My experience as an intern at CERDEC

During Summer of 2018 I got the opportunity to work at Aberdeen Proving Ground as a Software Engineering Intern. I worked in an Agile Environment with 5 group members on network emulation software that was used daily by a group of 10 analysts at APG.

The project

When I came, there were large parts of the codebase that were technically written in Java, but were written by a C programmer. All the code was in one class, bad variable names, the whole legacy code experience. Unfortunately the project was built around this module, and we needed to make it extensible to add some new features. The analysts would load some options for a simulation into the system, this guy with this radio over here, this helicopter over here, etc, and that would be transmitted as a json message into this large module of legacy code. The legacy code would then take this message, reconstruct this message into a different data format (?) and dispatch it out to workers to carry out parts of the simulation.

The Solution

I didn’t want to just refactor this code and be done with it, I wanted to leave with this project in a more workable state. To do that, I knew I would need to essentially design the module with the software’s uses in mind. So I asked the team to show me how the software was used, and I followed around analysts asking what it is they wanted to be able to do. From here I made some class diagrams and asked the team to verify what entities were present in the system. After long group meetings and healthy discussion, I feel like we all gained some more understanding of the system.

…and more

One of my teams major goals became to redesign this module around using google’s GSON. This would allow us to have the workers share a data model with the rest of the program. Further, gson allows you to serialize/deserialize polymorphic data, making the system much more extensible/generic/better. The issue that immediatly arised when adding gson to the project was that it was an external library. Why was that an issue?

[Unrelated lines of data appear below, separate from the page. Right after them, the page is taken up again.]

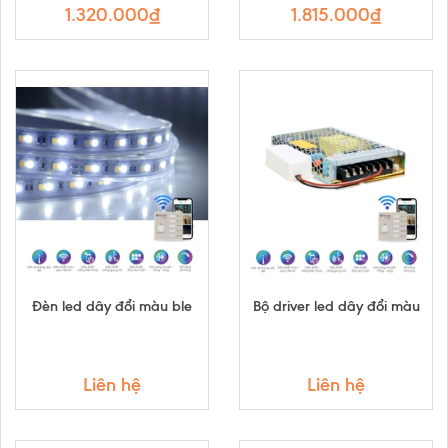
1.320.000₫
1.815.000₫
Đèn led dây đổi màu ble
Bộ driver led dây đổi màu
Liên hệ
Liên hệ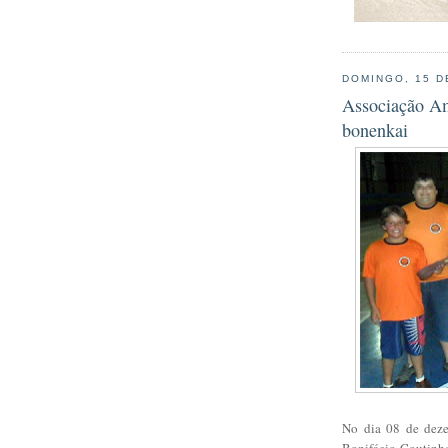
DOMINGO, 15 D
Associação Am
bonenkai
No dia 08 de deze
Bonifácio Coutinh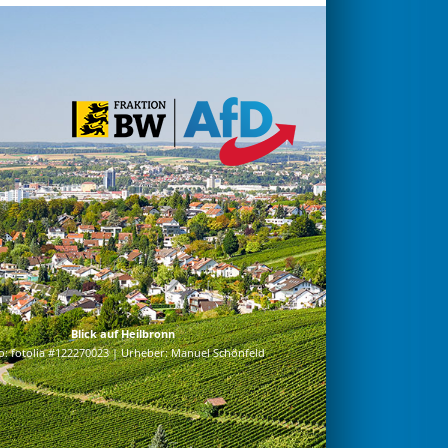
Blick auf Heilbronn
o: fotolia #122270023 | Urheber: Manuel Schönfeld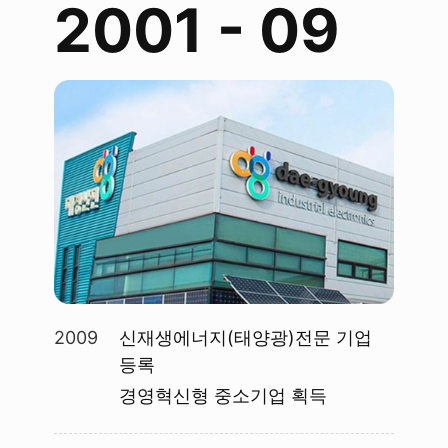
2001 - 09
2009
신재생에너지(태양광)전문 기업
등록
경영혁신형 중소기업 획득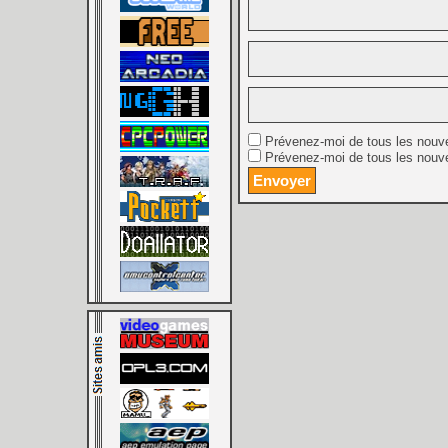
Prévenez-moi de tous les nouv
Prévenez-moi de tous les nouve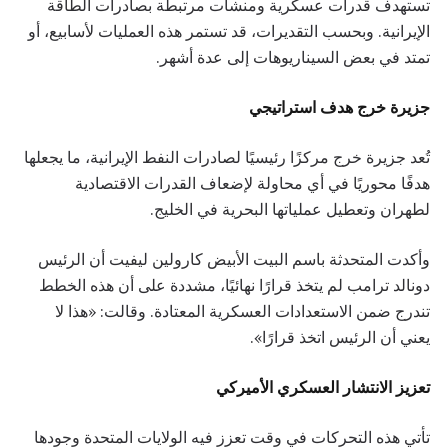
تستهدف قدرات عسكرية ومنشآت مرتبطة بصادرات الطاقة
الإيرانية. وبحسب التقديرات، قد تستمر هذه العمليات لأسابيع، أو
تمتد في بعض السيناريوهات إلى عدة أشهر.
جزيرة خرج هدف استراتيجي
تُعد جزيرة خرج مركزًا رئيسيًا لصادرات النفط الإيرانية، ما يجعلها
هدفًا محوريًا في أي محاولة لإضعاف القدرات الاقتصادية
لطهران وتعطيل عملياتها البحرية في الخليج.
وأكدت المتحدثة باسم البيت الأبيض كارولين ليفيت أن الرئيس
دونالد ترامب لم يتخذ قرارًا نهائيًا، مشددة على أن هذه الخطط
تندرج ضمن الاستعدادات العسكرية المعتادة. وقالت: «هذا لا
يعني أن الرئيس اتخذ قرارًا».
تعزيز الانتشار العسكري الأميركي
تأتي هذه التحركات في وقت تعزز فيه الولايات المتحدة وجودها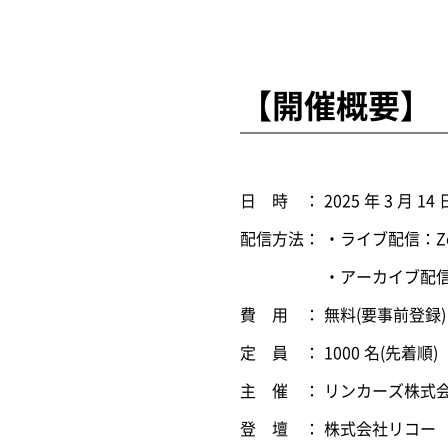
【開催概要】
日 時 ： 2025 年 3 月 14 
配信方法： ・ライブ配信：
・アーカイブ配信：開催
費 用 ： 無料(要事前登録)
定 員 ： 1000 名(先着順)
主 催 ： リンカーズ株式
登 壇 ： 株式会社リコー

Up until this point the project was not using a build system, or a dependency management system. Everytime somebody wanted to use the system, they would need to import it as a project into their favorite java IDE, modify the source code to work off some configuration files, add fields, then compile it and load it up. I was not going to leave with this continuing to be the case, so I began to migrate the project to Gradle.

The end

The migration to Gradle, the redesigning of a legacy code module, the requirements analysis, to me, the most important part of was working on something that mattered. I want to be a software engineer, and I want to be a good one, so working on real code that had an effect on real peoples lives was amazing.